I wasn't injured, physically or psychologically, and didn't feel frightened that he could really hurt me. But a threshold had been crossed, from mere verbal abuse - extremely common in secondary schools - to physical assault, which is still infrequent in this school. I was offered neither counselling nor consolation from the senior staff. Nor was I made aware of the procedure which would follow.
A bunch of Year 7 pupils in the playground let me know the "facts" of the case. Apparently, I had punched the boy in the face, I had punched him in the stomach and such were his injuries that his mother had called the police. I was the aggressor now.
The pupil witnesses when interviewed - individually - supported my case and the pupil was excluded - but only for two days. This was increased to one and a half weeks after I informed my union, though the official explanation for getting tougher with the boy was that it hadn't been clear he'd actually struck me. (That seemed odd when in my account I'd written "HE HIT ME HARD ON THE FOREARM" in block capitals.) The senior management may have wanted to play down a "harmless" assault against a supply teacher. It would only serve to illustrate their impotence in the face of such incidents and further fuel teachers' anxieties about discipline. But if this was their main concern, then the system is failing.
I asked the deputy head why the boy was not permanently excluded. This boy was in his first year; surely, such malice in one so young did not augur well for the school? I was told that such exclusions must be approved by the governors. His diplomacy did not disguise the fact that the school and its governors were often directly opposed on such cases. The deputy head believed a permanent exclusion was unlikely, despite the pupil's already "colourful career".

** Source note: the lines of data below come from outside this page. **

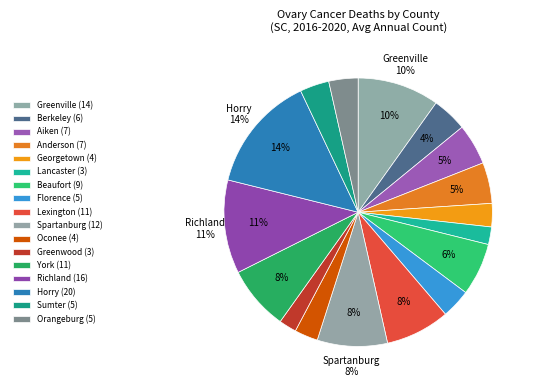

What percentage do Greenville and Greenwood together represent?

12.0%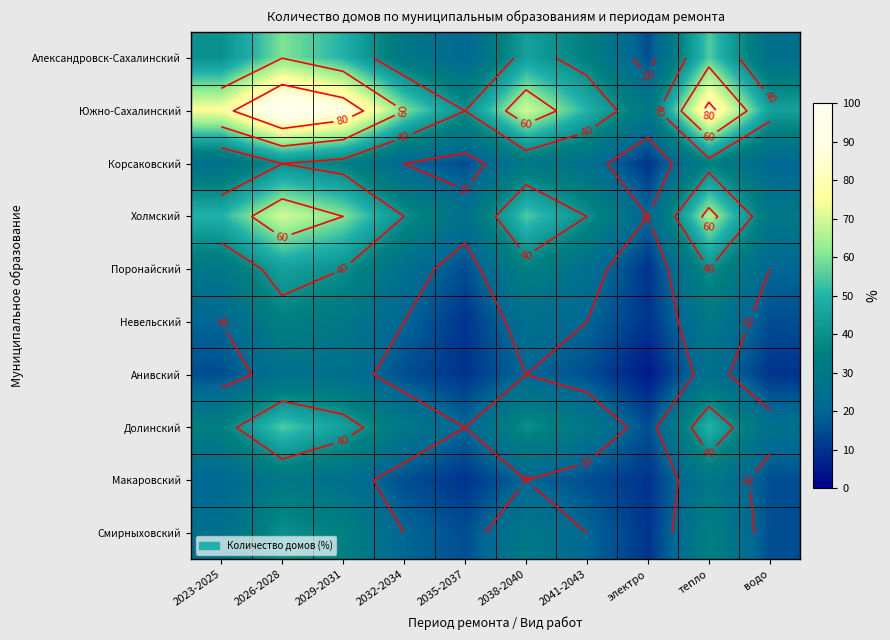

The value of Поронайский at водо is 20.0. True or false?

True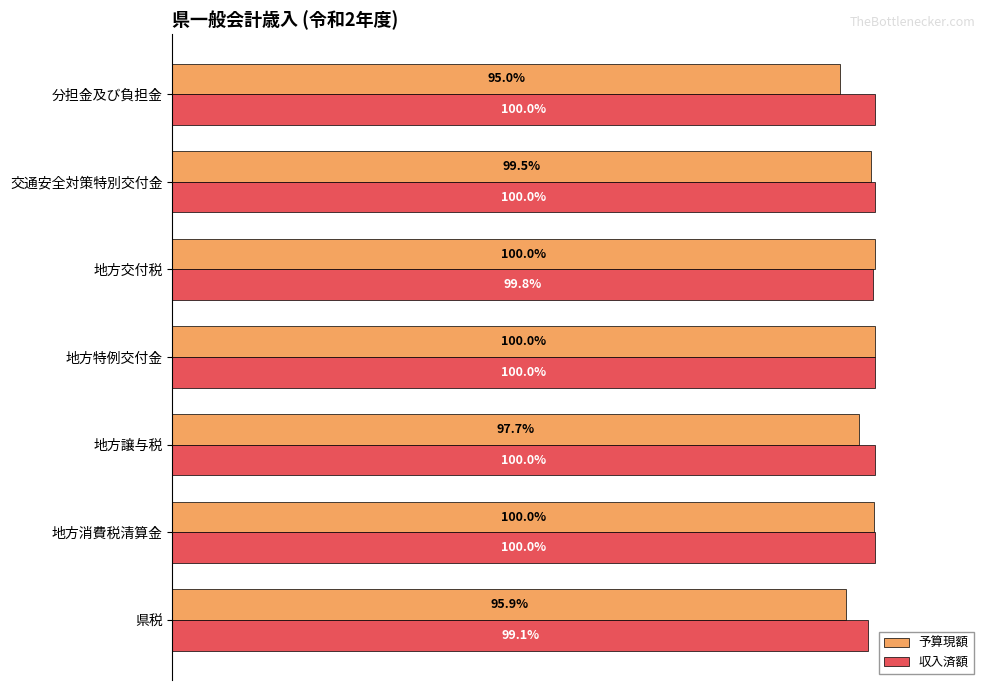

What are all the series names shown in the legend?

予算現額, 収入済額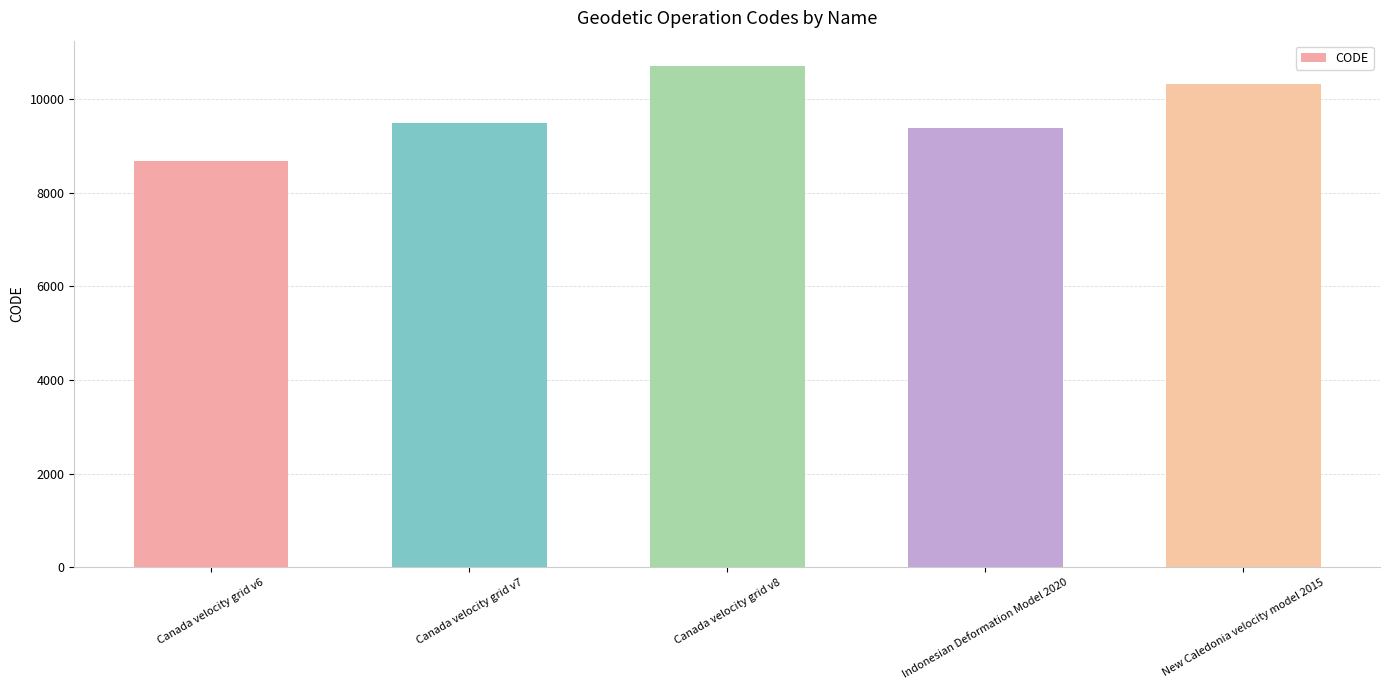

Which label corresponds to the largest value in the chart?

Canada velocity grid v8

However, pupils in schools such as this - many of whom struggle inside a moral vacuum - are seeing justice and fairness seriously distorted. The net result is an ever-declining value system. Malicious actions that a pupil cannot justify are being seen to go unpunished. To hide the weakness and lack of control in the school, offences are sometimes swept under the carpet.
Some heads and governors would serve their schools well by adopting a more straightforward approach that supports their staff better. Pupils such as the boy who hit me fracture an already insecure and under-resourced education system. There must be some attempt to redress the imbalance before hitting teachers becomes as common as swearing at them.